Brexit leader Nigel Farage has reported he and a friend saved two illegal migrants from drowning in rough waters in the English Channel.
The veteran campaigner has in recent months switched his focus from Brexit to exposing the ongoing crisis in the English Channel, and in particular the way the French authorities have often escorted migrant boats into British waters instead of intercepting and turning them back, but on Sunday he had put to sea to go fishing.
“We arrive, gotta say the forecast was wrong. It wasn’t sunny, it was really overcast. The wind was much stronger than we’d expected and the sea was a lot rougher, be we thought, ‘the hell with it, let’s go’,” he told followers on his YouTube channel.
“About five miles out into the English Channel, ten past eight this morning, we see, in the distance, a small orange boat bobbing around. I found it hard to believe that anybody else was out there, let alone a small boat, but we made our way over to it, and it was an inflatable kayak,” he said, showing some footage of the two men, who had reportedly been at sea for some 18 hours.
“One of them was not in a good state at all. We came alongside and said to them ‘We’ve just called the coast guard, help will be coming,’ he continued — but then, with the water “becoming more choppy”, disaster struck, with the boat overturning.
“One of them had a life jacket on, the other didn’t — he went straight down under the water,” Farage recalled — but, thankfully, he came back up afterwards, and the pair were “able to grab on to each end of the upturned kayak”.
Farage and his friend struggled to try and haul one of the migrants on to their boat, “hoping he’d use his legs to help force himself up — he did not have the strength.”
Instead, they turned the kayak back over and helped him back into it, wearing a ring, followed by his companion, and tied it up.
“They were saved, but they were very wet, obviously, very, very cold. We gave them a couple of cups of hot coffee with sugar, which seemed to improve their mood a bit — then Border Force turn up,” said Farage, his own mood turning.
“You know, this Border Force that we spend so much money for — and Border Force’s instructions were for us to take the two onto our boat, and they would then collect them direct from us,” he continued.
“So we said, ‘Look, if we try and get one of these guys out and over the gunnels, number one we’ve tried already, it’s very, very difficult, he’s not in a good state, and number two, as soon as we do that, the other bloke it going to get tipped straight back into the water.'”

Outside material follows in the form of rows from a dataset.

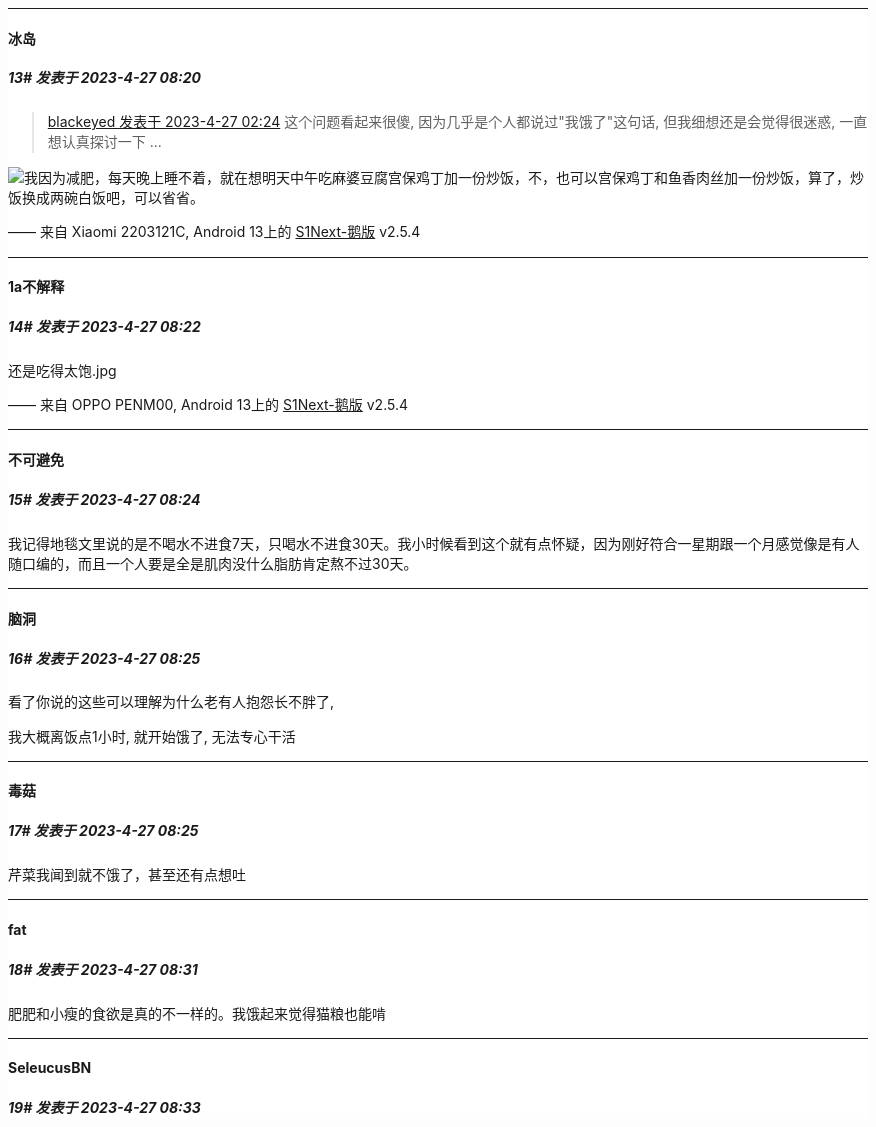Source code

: *****

####  冰岛  
##### 13#       发表于 2023-4-27 08:20

<blockquote><a href="httphttps://bbs.saraba1st.com/2b/forum.php?mod=redirect&amp;goto=findpost&amp;pid=60628829&amp;ptid=2130976" target="_blank">blackeyed 发表于 2023-4-27 02:24</a>
这个问题看起来很傻, 因为几乎是个人都说过"我饿了"这句话, 但我细想还是会觉得很迷惑, 一直想认真探讨一下 ...</blockquote>
<img src="https://static.saraba1st.com/image/smiley/face2017/046.png" referrerpolicy="no-referrer">我因为减肥，每天晚上睡不着，就在想明天中午吃麻婆豆腐宫保鸡丁加一份炒饭，不，也可以宫保鸡丁和鱼香肉丝加一份炒饭，算了，炒饭换成两碗白饭吧，可以省省。

—— 来自 Xiaomi 2203121C, Android 13上的 [S1Next-鹅版](https://github.com/ykrank/S1-Next/releases) v2.5.4

*****

####  1a不解释  
##### 14#       发表于 2023-4-27 08:22

还是吃得太饱.jpg

—— 来自 OPPO PENM00, Android 13上的 [S1Next-鹅版](https://github.com/ykrank/S1-Next/releases) v2.5.4

*****

####  不可避免  
##### 15#       发表于 2023-4-27 08:24

我记得地毯文里说的是不喝水不进食7天，只喝水不进食30天。我小时候看到这个就有点怀疑，因为刚好符合一星期跟一个月感觉像是有人随口编的，而且一个人要是全是肌肉没什么脂肪肯定熬不过30天。

*****

####  脑洞  
##### 16#       发表于 2023-4-27 08:25

看了你说的这些可以理解为什么老有人抱怨长不胖了, 

我大概离饭点1小时, 就开始饿了, 无法专心干活

*****

####  毒菇  
##### 17#       发表于 2023-4-27 08:25

芹菜我闻到就不饿了，甚至还有点想吐

*****

####  fat  
##### 18#       发表于 2023-4-27 08:31

肥肥和小瘦的食欲是真的不一样的。我饿起来觉得猫粮也能啃

*****

####  SeleucusBN  
##### 19#       发表于 2023-4-27 08:33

This resulted in a “stand-off” with the border agency, Farage said, adding that he was “hugely unimpressed with their professionalism in that situation.”
Luckily a lifeboat from the Royal National Lifeboat Institution was ultimately able to take them aboard — after “about an hour”.
“This, today, I mean, the weather today was dreadful. They’d given up rowing, they were five miles out in the English Channel. Apart from us there wasn’t a single other boat in the area,” Farage said gravely.
“There is no question they wouldn’t have survived. Even if they hadn’t tipped out, one of them, I would have thought, within an hour or two, would’ve been dead of hypothermia, and probably not much longer for the other guy.
“And bear in mind, all of this is taking place in a week when we’ve given the French government another £28 million — yes, another £28 million — to stop the boats from coming,” he added.
“We need to send signals, otherwise what I saw today will, over the course of these winter months, lead to a series of tragedies, and possibly one or two big ones,” he predicted.
“This was a kayak with two people, but as we know there are boats coming with many [more]; twenties, thirties, forties, even fifties have been seen crossing the Channel this year, he said.
Farage said that at the end of the Brexit transition the Home Secretary, Priti Patel, must say that “that anyone that comes by this route will not be allowed to stay; that’s what the Australians did, [and] if we don’t do it we’re going to see tragedy,” he said.
“I very nearly saw tragedy in the English Channel today. I have to say, it was a pretty frightening thing to see, and I repeat, had it not been slack tide they’d have been gone, and there’s nothing we could have done,” he warned.
“Priti Patel, you’ve told us again, and again, again that you will stop this trade. If you don’t make sure that from January 1st we have different rules that allow us to return people straight to France that come here illegally, then not only will another 10,000 or so come next year, but there will be tragedies in the Channel, so something needs to happen, and fast.”